Bounding box coordinate data:
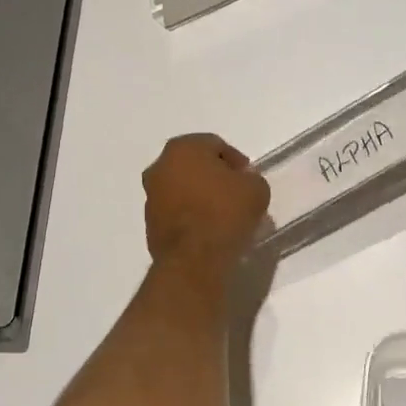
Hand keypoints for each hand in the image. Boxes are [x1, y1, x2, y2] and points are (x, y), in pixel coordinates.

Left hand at [142, 134, 270, 269]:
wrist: (194, 259)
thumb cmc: (225, 213)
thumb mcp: (256, 189)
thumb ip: (250, 179)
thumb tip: (241, 183)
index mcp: (183, 148)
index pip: (215, 145)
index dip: (235, 161)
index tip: (248, 179)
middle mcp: (160, 167)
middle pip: (194, 166)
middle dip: (214, 177)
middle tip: (236, 194)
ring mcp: (150, 196)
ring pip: (182, 189)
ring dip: (200, 196)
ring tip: (222, 215)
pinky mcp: (149, 223)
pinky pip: (175, 212)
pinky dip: (189, 216)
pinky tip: (208, 230)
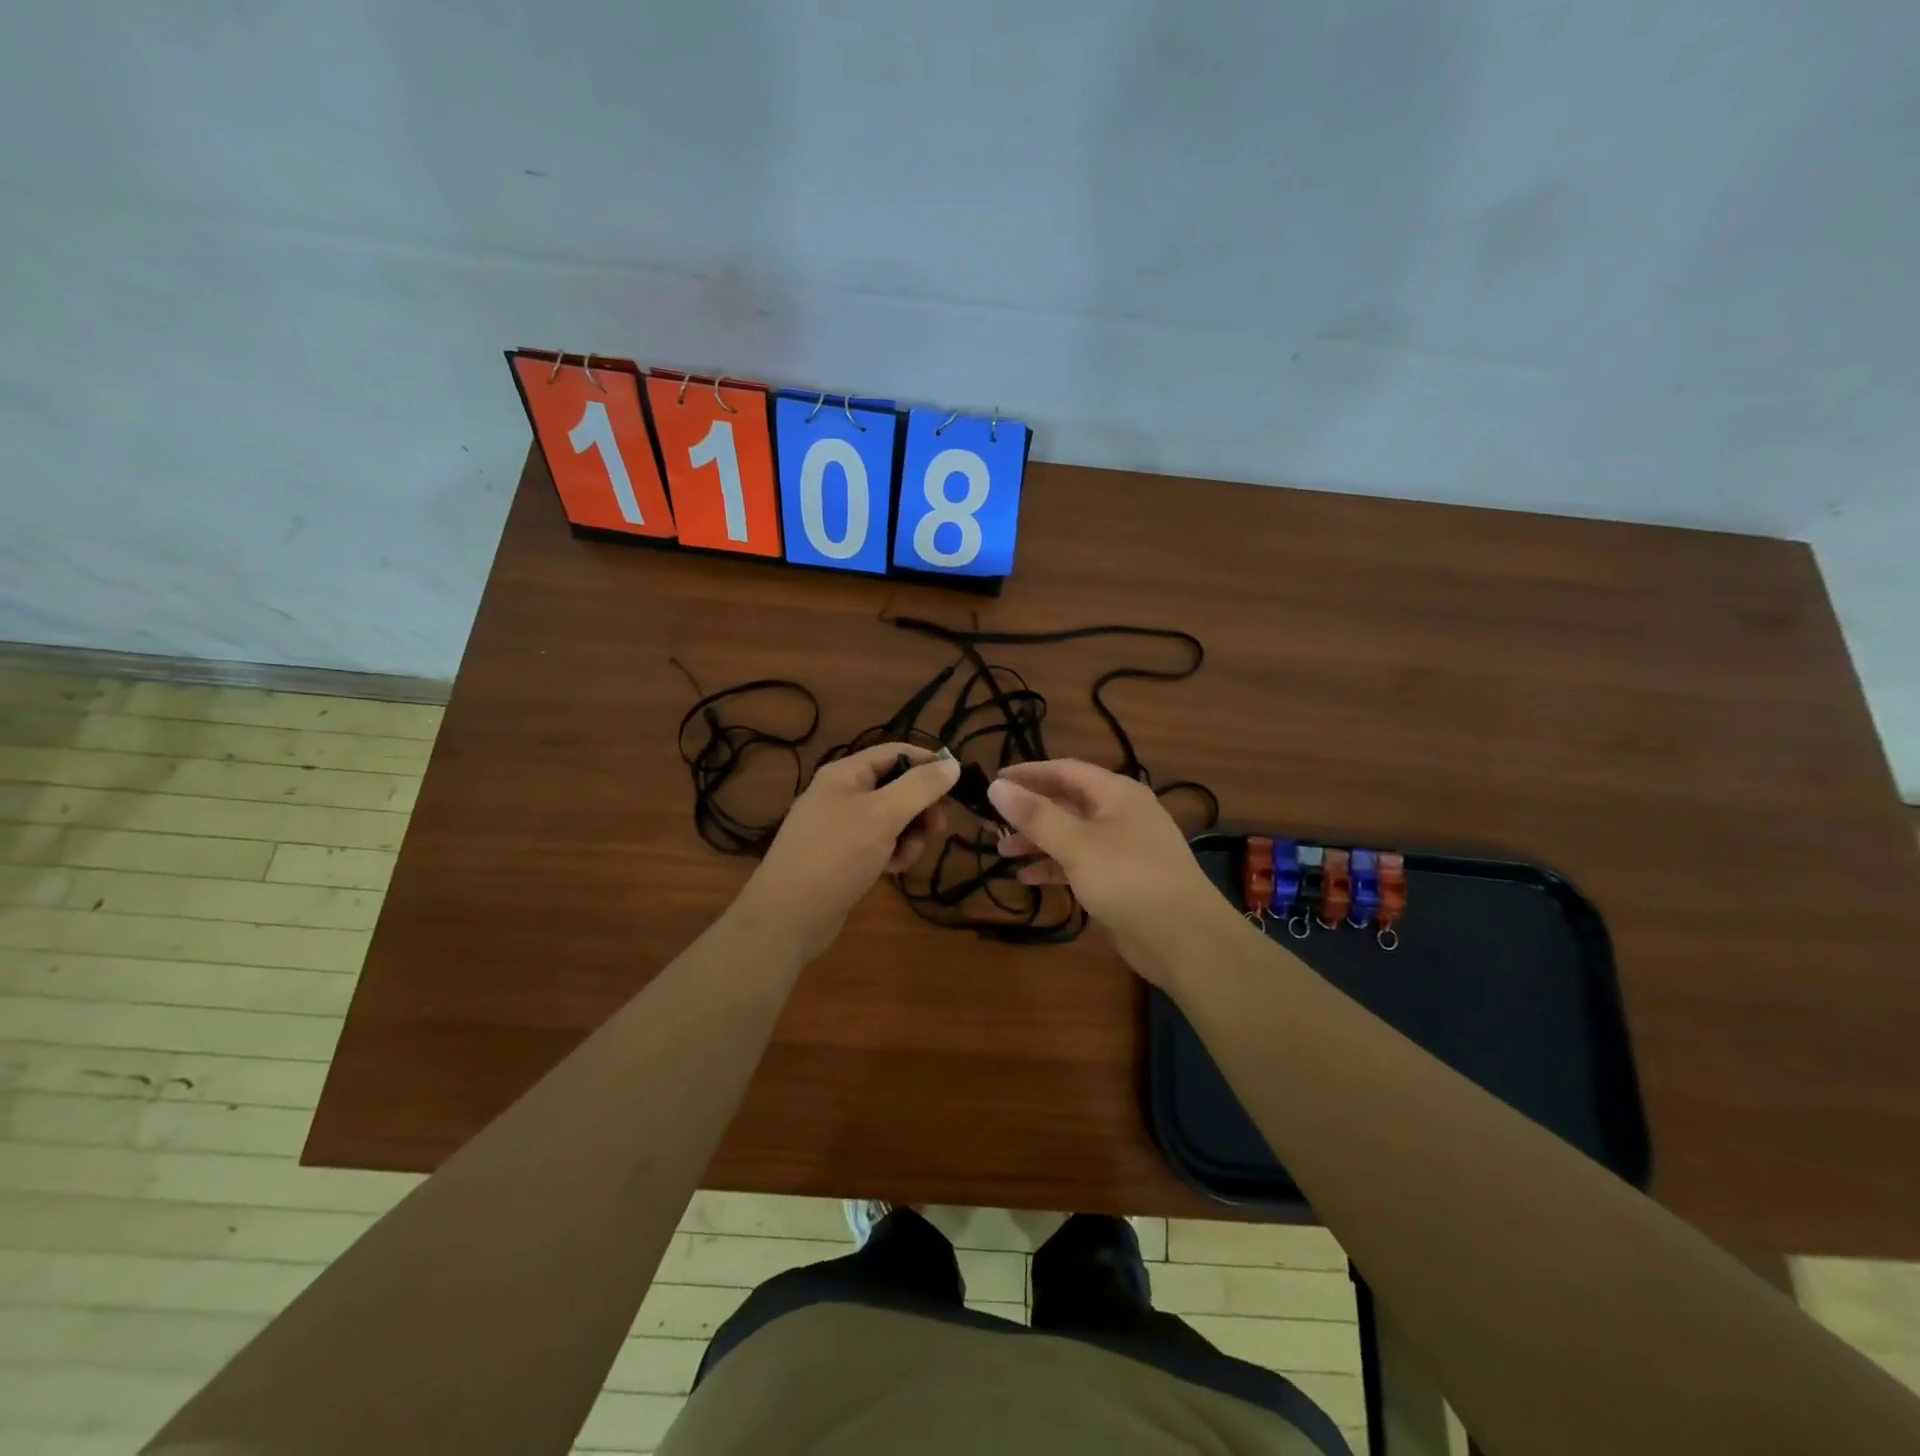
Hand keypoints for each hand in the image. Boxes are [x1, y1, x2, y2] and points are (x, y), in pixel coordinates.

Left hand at [734, 743, 960, 961]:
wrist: (787, 916)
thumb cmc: (835, 856)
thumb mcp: (883, 816)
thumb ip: (920, 787)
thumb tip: (952, 764)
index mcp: (845, 773)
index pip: (896, 752)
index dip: (928, 763)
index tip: (957, 785)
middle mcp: (841, 793)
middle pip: (896, 786)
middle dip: (920, 807)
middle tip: (938, 829)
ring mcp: (839, 825)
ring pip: (891, 818)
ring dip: (909, 835)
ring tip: (906, 857)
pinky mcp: (841, 855)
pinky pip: (878, 842)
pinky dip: (891, 852)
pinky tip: (892, 871)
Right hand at [988, 759, 1243, 986]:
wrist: (1184, 937)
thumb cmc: (1129, 878)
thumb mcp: (1076, 844)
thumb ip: (1035, 815)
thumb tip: (996, 786)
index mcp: (1116, 793)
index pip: (1065, 770)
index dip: (1028, 773)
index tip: (994, 782)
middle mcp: (1121, 813)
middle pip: (1067, 802)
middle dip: (1030, 812)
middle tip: (993, 823)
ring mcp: (1123, 847)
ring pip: (1072, 834)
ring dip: (1039, 841)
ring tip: (1004, 852)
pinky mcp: (1122, 879)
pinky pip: (1081, 863)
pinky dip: (1055, 867)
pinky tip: (1028, 879)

REQUIRED WORK | The lines that mention the word "thumb" should be pulled from the records above.

RESULT OF THE TASK |
thumb cmc: (225, 213)
thumb mcp: (256, 189)
thumb ip: (250, 179)
thumb tip: (241, 183)
thumb cmc: (835, 856)
thumb mcp: (883, 816)
thumb ip: (920, 787)
thumb tip: (952, 764)
thumb cmc: (1129, 878)
thumb mcp: (1076, 844)
thumb ip: (1035, 815)
thumb tip: (996, 786)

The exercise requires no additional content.